Aim ::
Copy the lines below, changing every "collectors" to "collected by" and leaving all the rest as it stands.

======

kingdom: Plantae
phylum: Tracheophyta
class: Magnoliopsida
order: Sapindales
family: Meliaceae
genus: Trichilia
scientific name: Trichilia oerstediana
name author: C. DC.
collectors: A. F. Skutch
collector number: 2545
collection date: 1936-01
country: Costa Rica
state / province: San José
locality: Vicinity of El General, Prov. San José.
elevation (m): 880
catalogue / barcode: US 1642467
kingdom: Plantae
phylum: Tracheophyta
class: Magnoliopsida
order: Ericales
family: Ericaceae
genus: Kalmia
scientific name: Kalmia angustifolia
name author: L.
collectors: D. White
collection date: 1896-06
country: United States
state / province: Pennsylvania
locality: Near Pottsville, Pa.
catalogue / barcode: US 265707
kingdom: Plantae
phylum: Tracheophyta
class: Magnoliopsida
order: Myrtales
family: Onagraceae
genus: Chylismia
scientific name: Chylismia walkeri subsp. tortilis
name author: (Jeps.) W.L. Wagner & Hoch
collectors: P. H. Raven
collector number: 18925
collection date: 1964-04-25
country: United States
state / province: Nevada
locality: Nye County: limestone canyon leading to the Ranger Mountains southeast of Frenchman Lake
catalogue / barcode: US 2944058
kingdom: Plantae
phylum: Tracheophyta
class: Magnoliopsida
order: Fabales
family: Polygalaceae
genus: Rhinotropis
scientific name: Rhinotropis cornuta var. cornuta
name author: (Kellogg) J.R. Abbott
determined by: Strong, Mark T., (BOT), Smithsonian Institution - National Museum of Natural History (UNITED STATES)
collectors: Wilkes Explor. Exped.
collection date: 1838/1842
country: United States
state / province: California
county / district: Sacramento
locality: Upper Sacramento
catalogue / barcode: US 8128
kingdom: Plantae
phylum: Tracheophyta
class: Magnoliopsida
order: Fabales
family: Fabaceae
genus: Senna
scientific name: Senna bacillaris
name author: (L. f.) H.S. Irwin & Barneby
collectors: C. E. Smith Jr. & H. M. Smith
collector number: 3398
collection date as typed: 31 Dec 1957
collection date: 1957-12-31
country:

======

Complete output ::
kingdom: Plantae
phylum: Tracheophyta
class: Magnoliopsida
order: Sapindales
family: Meliaceae
genus: Trichilia
scientific name: Trichilia oerstediana
name author: C. DC.
collected by: A. F. Skutch
collector number: 2545
collection date: 1936-01
country: Costa Rica
state / province: San José
locality: Vicinity of El General, Prov. San José.
elevation (m): 880
catalogue / barcode: US 1642467
kingdom: Plantae
phylum: Tracheophyta
class: Magnoliopsida
order: Ericales
family: Ericaceae
genus: Kalmia
scientific name: Kalmia angustifolia
name author: L.
collected by: D. White
collection date: 1896-06
country: United States
state / province: Pennsylvania
locality: Near Pottsville, Pa.
catalogue / barcode: US 265707
kingdom: Plantae
phylum: Tracheophyta
class: Magnoliopsida
order: Myrtales
family: Onagraceae
genus: Chylismia
scientific name: Chylismia walkeri subsp. tortilis
name author: (Jeps.) W.L. Wagner & Hoch
collected by: P. H. Raven
collector number: 18925
collection date: 1964-04-25
country: United States
state / province: Nevada
locality: Nye County: limestone canyon leading to the Ranger Mountains southeast of Frenchman Lake
catalogue / barcode: US 2944058
kingdom: Plantae
phylum: Tracheophyta
class: Magnoliopsida
order: Fabales
family: Polygalaceae
genus: Rhinotropis
scientific name: Rhinotropis cornuta var. cornuta
name author: (Kellogg) J.R. Abbott
determined by: Strong, Mark T., (BOT), Smithsonian Institution - National Museum of Natural History (UNITED STATES)
collected by: Wilkes Explor. Exped.
collection date: 1838/1842
country: United States
state / province: California
county / district: Sacramento
locality: Upper Sacramento
catalogue / barcode: US 8128
kingdom: Plantae
phylum: Tracheophyta
class: Magnoliopsida
order: Fabales
family: Fabaceae
genus: Senna
scientific name: Senna bacillaris
name author: (L. f.) H.S. Irwin & Barneby
collected by: C. E. Smith Jr. & H. M. Smith
collector number: 3398
collection date as typed: 31 Dec 1957
collection date: 1957-12-31
country:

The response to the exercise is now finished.